TLV Fest will take place from June 8 – 17, 2013 at the Tel Aviv Cinematheque, The LGBT Community Center, and in Tel Hai College, with screenings of about 80 features and over 100 shorts.
Premiering at the festival are two documentaries revealing aspects of Israeli life that rarely receive attention onscreen:
Bear With Me, by Orly Buium, produced by Ari Davidovich, provides a closer look at the life of Tel Aviv bears (large and hairy gay men). The world premiere screening is in cooperation with YesDoco.
Undressing Israel: Gays in the Promised Land, a joint production of Yariv Mozer and American-Israeli filmmaker Michal Lucas will hold its national premiere at the festival. Lucas interviews famous Israelis, including Knesset member Nitzan Horowitz, singer/songwriter Ivri Lider, filmmaker Eytan Fox, and others, offering an insider perspective on the gay community in Israel.
Wakefield Poole, dancer, choreographer and pioneer in the gay porn film industry, will be the honored guest of the festival, receiving an award on opening night. Poole’s debut film, Boys in the Sand (1971) was a landmark in film history, the first porn film to attract mainstream critical attention, preceding 1972’s Deep Throat. The festival will show a retrospective of Poole’s films from the 70′s, and a sneak preview of a documentary about Poole’s life and work – I Always Said Yes: The Many Lives of Wakefield Poole, by Jim Tushinshinksi, who will be a guest of the festival.
In the spirit of open-minded inclusion, the festival will present a program of five films on straight sexuality (18+ only). The films selected were screened at major international film festivals, and include:
Longing for the Rain, an erotic drama with a social feminist message and daring sexual scenes, which was prohibited from screening by Chinese censors. In the film, a mysterious young man appears in a bored housewife’s dreams and fulfills all of her desires.
Il Futuro, a film from Italy, is based on a novella by Roberto Bolaño. A young woman tries to seduce and gain the confidence of a lonely blind man who is a retired Mr. Universe.
Miss Lovely, from India, is an independent a daring film that describes the true and tragic story of the two brothers who made the first, and most famous, porn films in the history of India.
Sexual Chronicles of a French Family, by Pascal Arnold and Jean-Marc Barr depicts three generations of a bourgeois family, all occupied with sexual adventures, and all worried about the youngest son, who does not participate.
Something in the Way is a daring film from Muslim Indonesia. Ahmed is a taxi driver from Jakarta who is addicted to masturbating who falls in love with his prostitute neighbor. His visits to the mosque will lead him down a dangerous path from which he will not be able to return.
A focus on the LGBT community in Muslim countries will include:
Facing Mirrors, by Negar Azarbayjani, about a taxi driver who helps Eddie, a transgender man, to run away from his family. Mixed Kebab, by Guy Lee Thys, is about a Turkish man who falls in love with a Belgian man, despite the objections of his family and community.

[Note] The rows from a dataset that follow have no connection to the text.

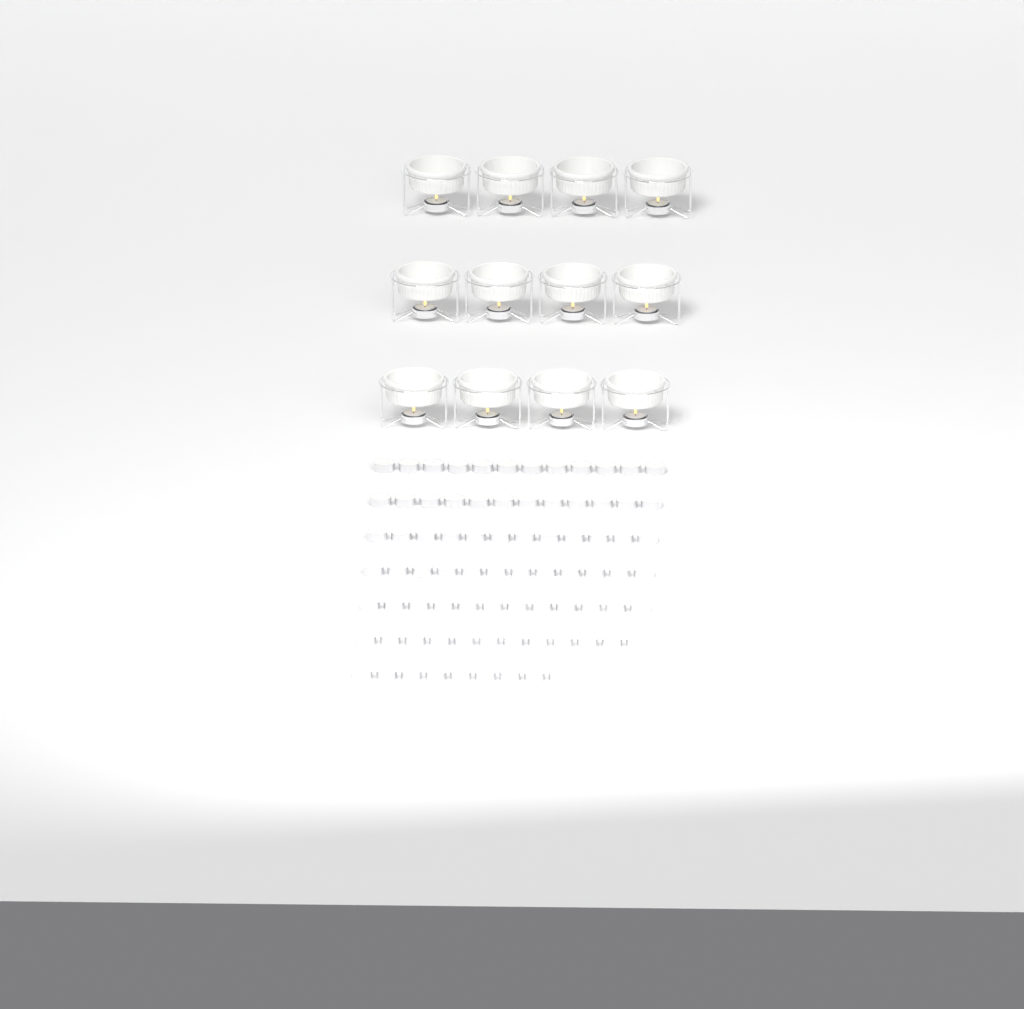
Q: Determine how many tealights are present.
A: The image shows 93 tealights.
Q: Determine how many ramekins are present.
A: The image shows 12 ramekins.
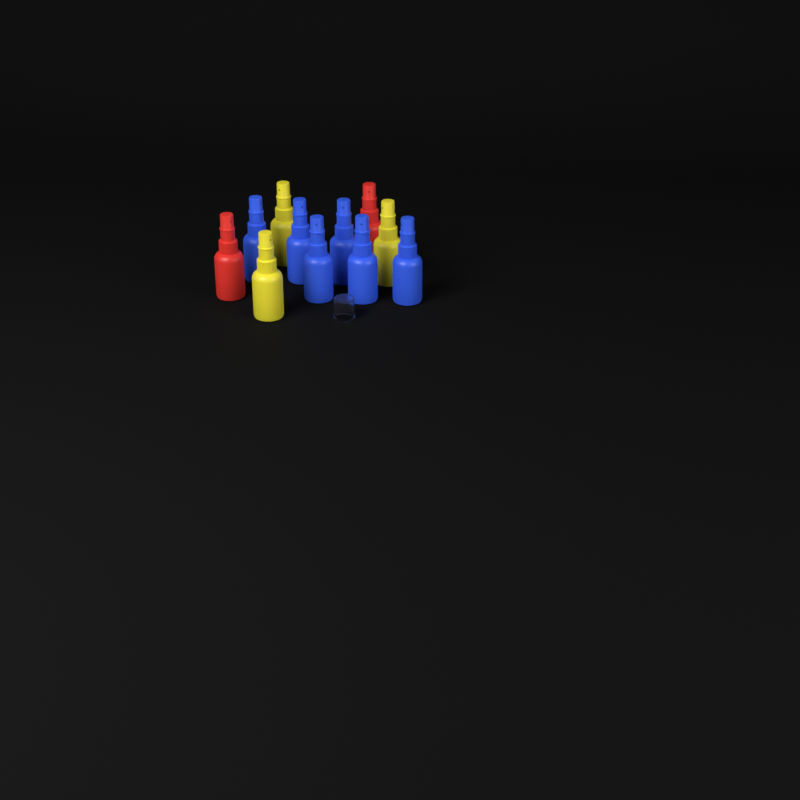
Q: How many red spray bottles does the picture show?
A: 2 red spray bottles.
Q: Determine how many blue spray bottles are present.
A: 6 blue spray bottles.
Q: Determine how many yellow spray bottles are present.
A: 3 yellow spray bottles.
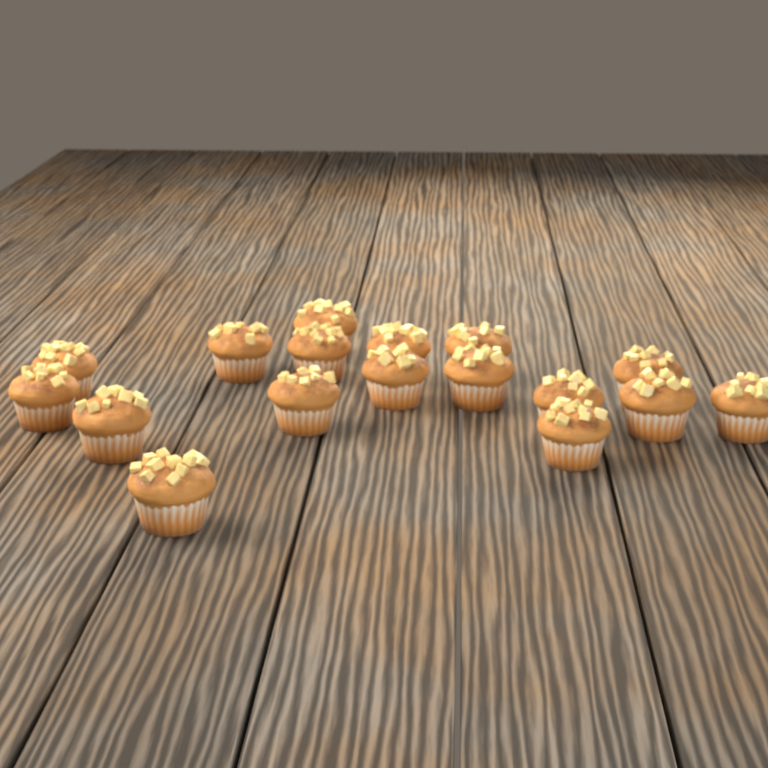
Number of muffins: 17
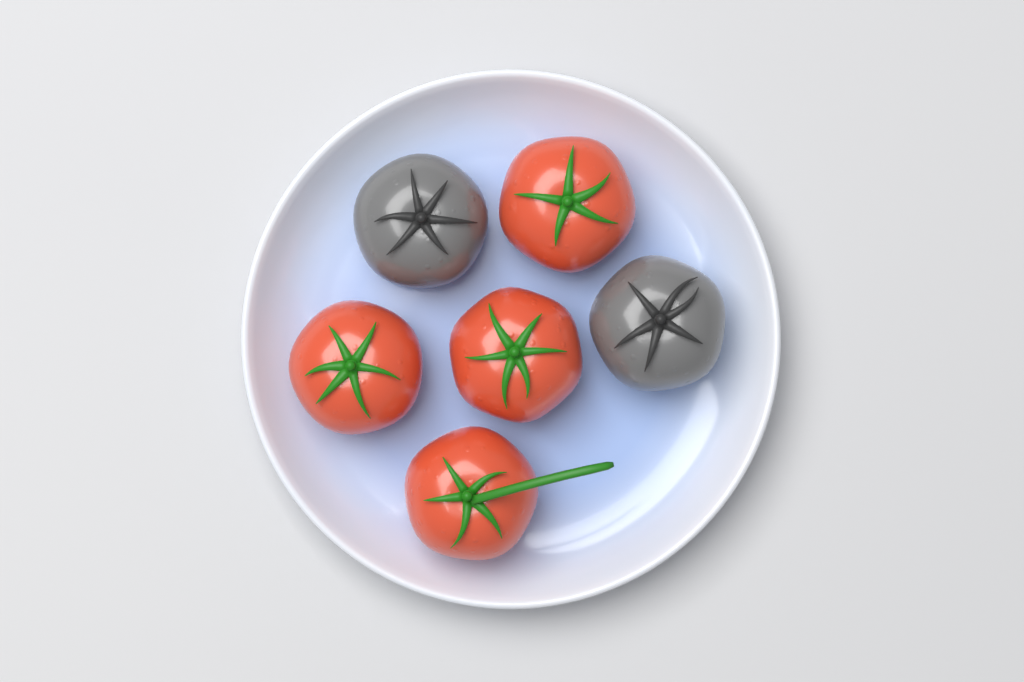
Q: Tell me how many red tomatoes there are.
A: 4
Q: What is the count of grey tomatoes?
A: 2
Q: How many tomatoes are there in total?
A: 6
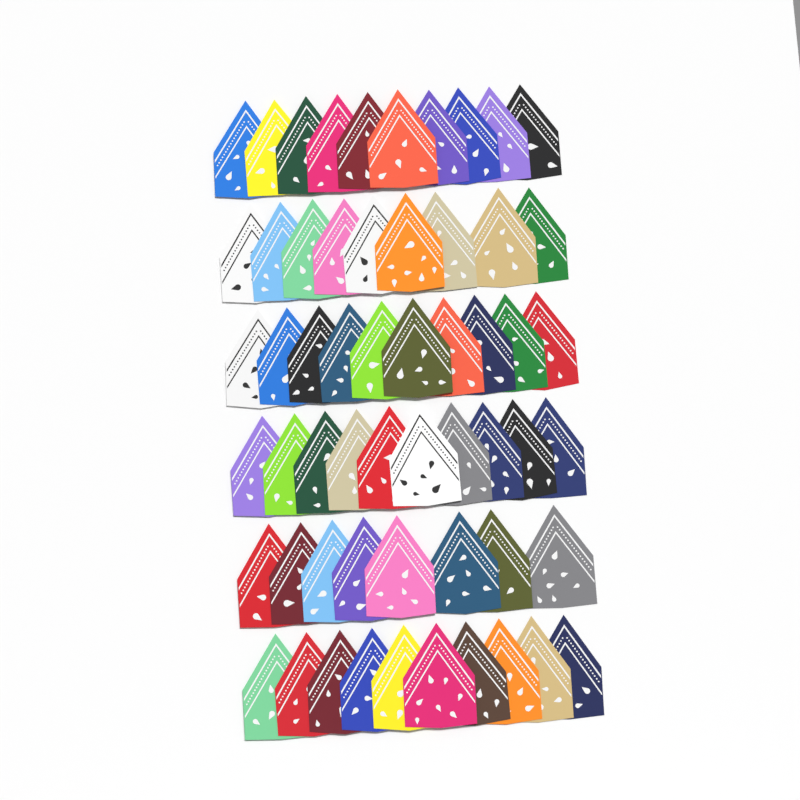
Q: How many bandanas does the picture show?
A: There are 57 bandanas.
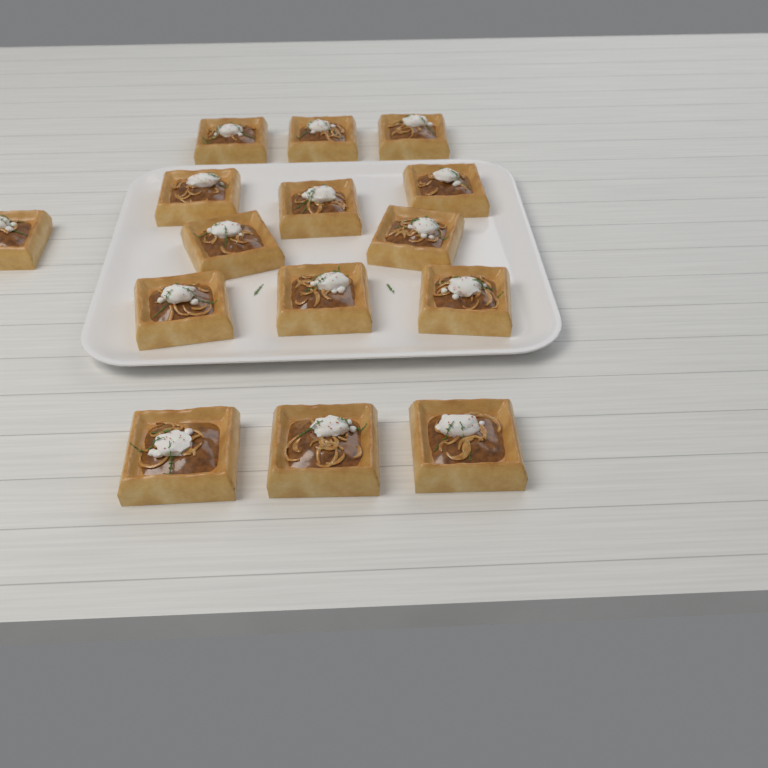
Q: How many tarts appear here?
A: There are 15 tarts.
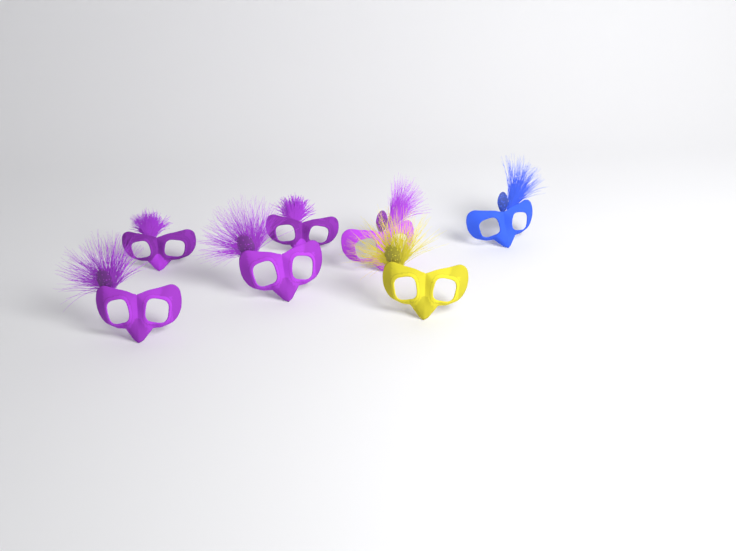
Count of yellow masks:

Hide and Seek, by Saad Khan and Saadat Munir, was shot secretly in Pakistan and consists of intimate conversations with characters in the GLBT community, as well as dance performances that take place in secret parties at private homes.
Dutch director Chris Belloni, who will be a festival guest, will be represented by two films: I am Gay and Muslim, a documentary that was filmed in Morocco, shows young men who tell of their difficulties living in a country that resists accepting them as they are. Turkish Boat is about the LGBT Turkish community in the Netherland, which starts receiving death threats after they participate in the 2012 Pride parade.
The festival’s closing film will be Mia, by Javier Van De Couter, starring the transgender actress Camila Sosa Villada. Ale is a transgender woman who finds a secret diary that leads her to Julia, a girl who lost her mother and lives with her alcoholic father. The film, provides a positive portrayal of the transgender community in Buenos Aires. Mia will be part of the festival’s focus on contemporary queer cinema from Argentina, with the cooperation of the Argentinean embassy.